Artesunate has been found to be the fastest-acting drug against blood forms of the malarial parasite, and so the IV form is especially valuable in the management of severe and complicated malaria.

However, resistance to this drug is spreading, particularly in Southeast Asia. Used alone, artesunate is associated with a high recrudescence rate. It is also feared that solo use will hasten the development of parasite resistance. Combinations of artesunate with mefloquine, lumefantrine, and other drugs have been found to be effective against multidrug-resistant malaria.

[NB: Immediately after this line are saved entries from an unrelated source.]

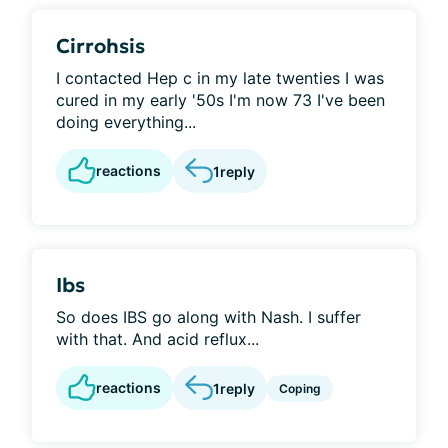
Cirrohsis
I contacted Hep c in my late twenties I was
cured in my early '50s I'm now 73 I've been
doing everything...
reactions
1
reply
Ibs
So does IBS go along with Nash. I suffer
with that. And acid reflux...
reactions
1
reply
Coping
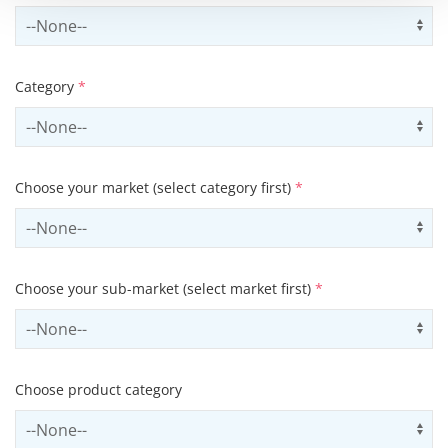
Select country
Us
Category
*
Select contactCategory
Us
Choose your market (select category first)
*
Select sector
Us
Choose your sub-market (select market first)
*
Select subSector
Us
Choose product category
Select productCategory
Us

It is indicated for initial treatment of severe malaria in adults and children. Once the patient can tolerate oral therapy, a complete treatment course of an appropriate oral antimalarial regimen should always follow artesunate.

Tetracycline

Tetracycline is an antibiotic with action against blood schizonts of all species of malaria. Its action is slow and it is used in combination with another drug, such as quinine, in areas where resistant P falciparum is common. It is available as capsules containing 250 mg and 500 mg.

Clindamycin (Cleocin)

This is an antibiotic that acts against P falciparum. Clindamycin has been found to be very effective in combination with quinine, even against malaria acquired in areas where drug resistance is common. Used in combination, it shortens the duration of fever and improves cure rates. This is an important drug for use in children, because tetracyclines are contraindicated. It is available as capsules containing 75 mg, 150 mg, and 300 mg and as granules that, after reconstitution with water, contain 75 mg/5 mL.

Atovaquone and proguanil (Malarone)

Atovaquone was recently approved in the United States for the treatment and prophylaxis of malaria. It has significant parasiticidal activity. Proguanil and atovaquone have high failure rates when used alone but are very successful in combination. Combining them also reduces the selection of resistant mutants.

Malarone is available for oral use only and so can be used only for uncomplicated malaria, against which it is very effective, even when used to fight resistant strains. It is also a useful drug for chemoprophylaxis. It is available in adult (250 mg atovaquone and 100 mg proguanil hydrochloride per tablet) and pediatric (62.5 mg atovaquone and 25 mg proguanil hydrochloride per tablet) formulations.

Artemether and lumefantrine (Coartem)

This combination is indicated for the treatment of acute, uncomplicated P falciparum malaria, the most dangerous form of malaria. It contains a fixed ratio of 20 mg of artemether and 120 mg of lumefantrine (1:6 parts). Both components inhibit nucleic acid and protein synthesis. Artemether is rapidly metabolized into the active metabolite dihydroartemisinin (DHA), producing an endoperoxide moiety. Lumefantrine may form a complex with hemin, which inhibits the formation of beta hematin. Artemether and lumefantrine have been shown to be effective in geographic regions where resistance to chloroquine has been reported.

Tafenoquine (Krintafel)

Tafenoquine is an 8-aminoquinoline derivative indicated for the radical cure (prevention of relapse) of P vivax malaria in patients aged 16 years or older who are receiving appropriate antimalarial therapy for acute P vivax infection. The drug is active against all stages of the P vivax life cycle, including hypnozoites.